» **WHAT YOU ARE ASKED TO DO**
In the entries below, find the line with "55. Ghazizadeh A, Griggs" and the line with "60. Watabe-Uchida M, Eshel". Print those two and everything between them exactly, and nothing else.

» **RAW DATA**
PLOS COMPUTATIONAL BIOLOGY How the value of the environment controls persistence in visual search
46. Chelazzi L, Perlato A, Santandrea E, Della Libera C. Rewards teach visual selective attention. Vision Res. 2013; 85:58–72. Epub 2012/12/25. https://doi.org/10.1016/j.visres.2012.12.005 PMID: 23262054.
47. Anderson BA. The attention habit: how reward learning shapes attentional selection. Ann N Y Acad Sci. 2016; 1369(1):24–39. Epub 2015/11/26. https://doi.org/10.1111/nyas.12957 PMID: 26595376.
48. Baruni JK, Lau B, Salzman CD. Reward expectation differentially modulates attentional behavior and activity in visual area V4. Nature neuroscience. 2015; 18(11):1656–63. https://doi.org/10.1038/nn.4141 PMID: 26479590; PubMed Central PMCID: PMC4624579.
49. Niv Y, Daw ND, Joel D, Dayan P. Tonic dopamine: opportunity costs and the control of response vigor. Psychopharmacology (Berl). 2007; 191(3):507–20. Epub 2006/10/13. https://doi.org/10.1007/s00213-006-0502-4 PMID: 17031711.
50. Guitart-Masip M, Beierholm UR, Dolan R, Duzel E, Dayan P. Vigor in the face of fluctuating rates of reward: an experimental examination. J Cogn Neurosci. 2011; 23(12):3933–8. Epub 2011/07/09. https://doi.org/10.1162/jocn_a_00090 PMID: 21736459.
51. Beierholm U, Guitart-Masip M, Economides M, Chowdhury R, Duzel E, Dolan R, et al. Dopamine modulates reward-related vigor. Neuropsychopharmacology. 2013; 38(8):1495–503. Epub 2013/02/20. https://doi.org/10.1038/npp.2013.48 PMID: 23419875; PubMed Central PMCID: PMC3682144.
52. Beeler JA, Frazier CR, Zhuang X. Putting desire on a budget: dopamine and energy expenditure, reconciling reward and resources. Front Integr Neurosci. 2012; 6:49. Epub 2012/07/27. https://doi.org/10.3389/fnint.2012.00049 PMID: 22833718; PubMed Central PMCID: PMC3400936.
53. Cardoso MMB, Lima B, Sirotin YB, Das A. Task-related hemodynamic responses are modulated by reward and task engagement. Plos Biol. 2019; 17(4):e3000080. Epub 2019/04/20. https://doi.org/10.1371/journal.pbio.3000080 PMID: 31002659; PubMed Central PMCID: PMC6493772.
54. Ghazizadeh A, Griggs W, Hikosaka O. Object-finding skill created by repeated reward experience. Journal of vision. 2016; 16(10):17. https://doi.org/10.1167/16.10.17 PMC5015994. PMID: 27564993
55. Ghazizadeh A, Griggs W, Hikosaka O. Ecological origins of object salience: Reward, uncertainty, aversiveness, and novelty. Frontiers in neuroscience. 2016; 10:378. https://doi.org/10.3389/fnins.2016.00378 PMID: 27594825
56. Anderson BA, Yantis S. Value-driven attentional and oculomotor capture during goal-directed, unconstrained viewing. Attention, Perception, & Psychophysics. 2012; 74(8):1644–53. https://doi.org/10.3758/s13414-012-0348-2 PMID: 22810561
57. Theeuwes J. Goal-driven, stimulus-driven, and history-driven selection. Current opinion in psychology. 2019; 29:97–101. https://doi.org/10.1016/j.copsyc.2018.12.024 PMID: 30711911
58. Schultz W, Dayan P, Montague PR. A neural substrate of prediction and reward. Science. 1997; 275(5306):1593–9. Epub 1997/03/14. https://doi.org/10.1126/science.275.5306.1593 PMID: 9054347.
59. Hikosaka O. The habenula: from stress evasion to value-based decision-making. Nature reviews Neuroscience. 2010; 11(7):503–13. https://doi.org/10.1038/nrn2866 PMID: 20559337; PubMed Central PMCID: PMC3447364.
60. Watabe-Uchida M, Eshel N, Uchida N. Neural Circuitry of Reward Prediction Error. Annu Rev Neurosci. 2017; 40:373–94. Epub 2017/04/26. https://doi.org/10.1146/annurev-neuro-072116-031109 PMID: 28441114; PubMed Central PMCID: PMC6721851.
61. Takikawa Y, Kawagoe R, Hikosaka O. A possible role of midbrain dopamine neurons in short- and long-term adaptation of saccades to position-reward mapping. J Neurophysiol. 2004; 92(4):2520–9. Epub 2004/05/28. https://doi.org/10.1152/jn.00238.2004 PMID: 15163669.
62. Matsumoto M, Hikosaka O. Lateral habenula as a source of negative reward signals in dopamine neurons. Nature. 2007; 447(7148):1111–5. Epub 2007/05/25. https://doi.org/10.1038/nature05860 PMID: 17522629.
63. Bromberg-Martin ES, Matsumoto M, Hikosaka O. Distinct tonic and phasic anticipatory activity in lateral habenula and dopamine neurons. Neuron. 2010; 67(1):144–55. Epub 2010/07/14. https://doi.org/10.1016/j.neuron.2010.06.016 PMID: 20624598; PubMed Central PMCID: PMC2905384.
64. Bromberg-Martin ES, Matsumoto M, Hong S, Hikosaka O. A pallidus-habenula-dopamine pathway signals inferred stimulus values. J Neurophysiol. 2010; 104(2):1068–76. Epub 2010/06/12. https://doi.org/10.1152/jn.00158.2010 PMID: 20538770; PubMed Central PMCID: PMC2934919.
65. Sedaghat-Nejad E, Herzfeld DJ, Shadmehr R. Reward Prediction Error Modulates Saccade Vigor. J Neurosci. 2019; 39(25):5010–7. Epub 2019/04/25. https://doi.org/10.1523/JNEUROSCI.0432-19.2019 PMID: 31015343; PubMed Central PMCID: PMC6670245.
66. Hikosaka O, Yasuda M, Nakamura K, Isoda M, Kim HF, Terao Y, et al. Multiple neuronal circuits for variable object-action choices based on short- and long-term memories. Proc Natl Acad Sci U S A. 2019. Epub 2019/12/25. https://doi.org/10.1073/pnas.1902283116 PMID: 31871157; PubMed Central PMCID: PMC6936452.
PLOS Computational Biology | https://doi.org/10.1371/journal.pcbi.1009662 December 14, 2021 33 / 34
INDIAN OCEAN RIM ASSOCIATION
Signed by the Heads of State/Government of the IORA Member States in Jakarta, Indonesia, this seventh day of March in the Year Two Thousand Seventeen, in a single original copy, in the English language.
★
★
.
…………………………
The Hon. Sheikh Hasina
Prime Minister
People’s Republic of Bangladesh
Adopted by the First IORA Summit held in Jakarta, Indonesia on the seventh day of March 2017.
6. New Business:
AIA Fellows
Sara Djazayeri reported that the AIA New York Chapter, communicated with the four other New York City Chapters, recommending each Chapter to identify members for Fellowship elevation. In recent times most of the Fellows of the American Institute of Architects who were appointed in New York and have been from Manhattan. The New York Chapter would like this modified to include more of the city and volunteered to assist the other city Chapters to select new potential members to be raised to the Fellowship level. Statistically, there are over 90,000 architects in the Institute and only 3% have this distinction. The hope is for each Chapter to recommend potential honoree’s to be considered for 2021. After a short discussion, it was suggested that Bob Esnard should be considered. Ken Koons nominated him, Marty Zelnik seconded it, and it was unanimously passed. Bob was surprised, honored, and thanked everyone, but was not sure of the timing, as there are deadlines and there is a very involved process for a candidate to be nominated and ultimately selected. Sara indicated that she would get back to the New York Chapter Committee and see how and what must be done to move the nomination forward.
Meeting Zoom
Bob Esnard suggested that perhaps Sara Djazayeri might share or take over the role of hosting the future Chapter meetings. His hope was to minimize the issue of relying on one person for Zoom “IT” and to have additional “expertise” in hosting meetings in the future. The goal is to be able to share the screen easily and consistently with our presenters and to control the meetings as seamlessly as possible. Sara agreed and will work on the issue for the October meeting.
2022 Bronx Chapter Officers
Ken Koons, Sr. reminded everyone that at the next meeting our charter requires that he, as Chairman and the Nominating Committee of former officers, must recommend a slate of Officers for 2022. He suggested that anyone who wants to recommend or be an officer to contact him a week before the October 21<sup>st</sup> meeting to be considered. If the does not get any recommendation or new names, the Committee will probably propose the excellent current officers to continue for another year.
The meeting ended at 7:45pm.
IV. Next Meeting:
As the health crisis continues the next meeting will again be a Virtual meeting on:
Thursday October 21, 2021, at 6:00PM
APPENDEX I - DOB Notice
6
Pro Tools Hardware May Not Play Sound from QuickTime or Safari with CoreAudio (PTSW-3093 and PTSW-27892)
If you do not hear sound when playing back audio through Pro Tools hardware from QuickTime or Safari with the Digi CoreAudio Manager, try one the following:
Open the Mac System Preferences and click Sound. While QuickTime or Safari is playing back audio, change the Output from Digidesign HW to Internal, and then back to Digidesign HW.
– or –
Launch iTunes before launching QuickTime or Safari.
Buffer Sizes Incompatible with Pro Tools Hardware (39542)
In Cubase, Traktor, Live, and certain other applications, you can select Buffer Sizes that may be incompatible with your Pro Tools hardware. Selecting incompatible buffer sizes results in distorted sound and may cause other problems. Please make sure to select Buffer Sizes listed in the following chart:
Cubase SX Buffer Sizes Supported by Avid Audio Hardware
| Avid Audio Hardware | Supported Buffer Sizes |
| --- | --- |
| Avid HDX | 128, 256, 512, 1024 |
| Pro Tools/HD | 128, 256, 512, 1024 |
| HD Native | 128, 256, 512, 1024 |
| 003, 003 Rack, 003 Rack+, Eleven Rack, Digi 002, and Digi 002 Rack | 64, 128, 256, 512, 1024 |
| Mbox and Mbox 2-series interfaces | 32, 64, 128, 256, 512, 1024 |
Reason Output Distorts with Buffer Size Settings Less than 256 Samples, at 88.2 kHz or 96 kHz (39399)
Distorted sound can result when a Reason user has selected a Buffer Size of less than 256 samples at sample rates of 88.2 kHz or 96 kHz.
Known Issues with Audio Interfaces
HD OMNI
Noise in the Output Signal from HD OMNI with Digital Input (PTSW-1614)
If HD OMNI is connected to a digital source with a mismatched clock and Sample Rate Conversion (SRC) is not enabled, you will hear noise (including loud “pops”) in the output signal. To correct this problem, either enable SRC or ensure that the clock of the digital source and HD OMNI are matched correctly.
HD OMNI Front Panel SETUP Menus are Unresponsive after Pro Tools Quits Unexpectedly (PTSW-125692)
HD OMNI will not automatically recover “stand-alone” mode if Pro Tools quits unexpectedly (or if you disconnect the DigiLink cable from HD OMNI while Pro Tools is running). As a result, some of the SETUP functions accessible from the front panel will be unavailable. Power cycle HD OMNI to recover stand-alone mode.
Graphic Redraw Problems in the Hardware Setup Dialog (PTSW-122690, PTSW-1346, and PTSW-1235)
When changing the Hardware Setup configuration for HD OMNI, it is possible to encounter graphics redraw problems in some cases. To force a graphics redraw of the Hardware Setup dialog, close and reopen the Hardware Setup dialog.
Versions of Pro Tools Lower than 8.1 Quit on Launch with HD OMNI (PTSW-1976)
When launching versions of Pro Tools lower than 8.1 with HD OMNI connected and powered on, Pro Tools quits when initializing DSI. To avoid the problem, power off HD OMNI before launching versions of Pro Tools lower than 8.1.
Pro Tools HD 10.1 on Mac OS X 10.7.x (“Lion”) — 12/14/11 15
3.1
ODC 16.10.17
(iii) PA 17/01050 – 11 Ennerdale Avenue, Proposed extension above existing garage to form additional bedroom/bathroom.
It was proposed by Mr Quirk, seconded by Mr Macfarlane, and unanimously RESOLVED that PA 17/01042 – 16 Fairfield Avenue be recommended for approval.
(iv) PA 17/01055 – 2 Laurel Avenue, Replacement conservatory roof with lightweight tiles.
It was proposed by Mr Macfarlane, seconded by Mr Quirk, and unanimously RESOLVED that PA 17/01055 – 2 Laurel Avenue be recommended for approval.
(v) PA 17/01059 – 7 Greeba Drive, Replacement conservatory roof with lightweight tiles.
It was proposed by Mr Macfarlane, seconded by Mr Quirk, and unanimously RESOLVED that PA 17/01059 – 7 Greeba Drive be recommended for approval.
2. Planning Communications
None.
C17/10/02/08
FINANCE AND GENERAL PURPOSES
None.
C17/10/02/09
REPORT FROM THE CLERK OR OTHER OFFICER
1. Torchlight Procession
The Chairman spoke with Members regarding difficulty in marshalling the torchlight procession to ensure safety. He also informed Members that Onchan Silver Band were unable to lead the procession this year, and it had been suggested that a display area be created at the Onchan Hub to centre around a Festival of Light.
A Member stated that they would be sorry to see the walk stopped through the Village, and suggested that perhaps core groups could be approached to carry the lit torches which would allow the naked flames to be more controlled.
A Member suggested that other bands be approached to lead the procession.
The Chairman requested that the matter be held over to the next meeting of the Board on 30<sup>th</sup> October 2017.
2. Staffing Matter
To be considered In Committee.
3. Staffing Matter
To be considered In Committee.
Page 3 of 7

» **TASK OUTPUT**
55. Ghazizadeh A, Griggs W, Hikosaka O. Ecological origins of object salience: Reward, uncertainty, aversiveness, and novelty. Frontiers in neuroscience. 2016; 10:378. https://doi.org/10.3389/fnins.2016.00378 PMID: 27594825
56. Anderson BA, Yantis S. Value-driven attentional and oculomotor capture during goal-directed, unconstrained viewing. Attention, Perception, & Psychophysics. 2012; 74(8):1644–53. https://doi.org/10.3758/s13414-012-0348-2 PMID: 22810561
57. Theeuwes J. Goal-driven, stimulus-driven, and history-driven selection. Current opinion in psychology. 2019; 29:97–101. https://doi.org/10.1016/j.copsyc.2018.12.024 PMID: 30711911
58. Schultz W, Dayan P, Montague PR. A neural substrate of prediction and reward. Science. 1997; 275(5306):1593–9. Epub 1997/03/14. https://doi.org/10.1126/science.275.5306.1593 PMID: 9054347.
59. Hikosaka O. The habenula: from stress evasion to value-based decision-making. Nature reviews Neuroscience. 2010; 11(7):503–13. https://doi.org/10.1038/nrn2866 PMID: 20559337; PubMed Central PMCID: PMC3447364.
60. Watabe-Uchida M, Eshel N, Uchida N. Neural Circuitry of Reward Prediction Error. Annu Rev Neurosci. 2017; 40:373–94. Epub 2017/04/26. https://doi.org/10.1146/annurev-neuro-072116-031109 PMID: 28441114; PubMed Central PMCID: PMC6721851.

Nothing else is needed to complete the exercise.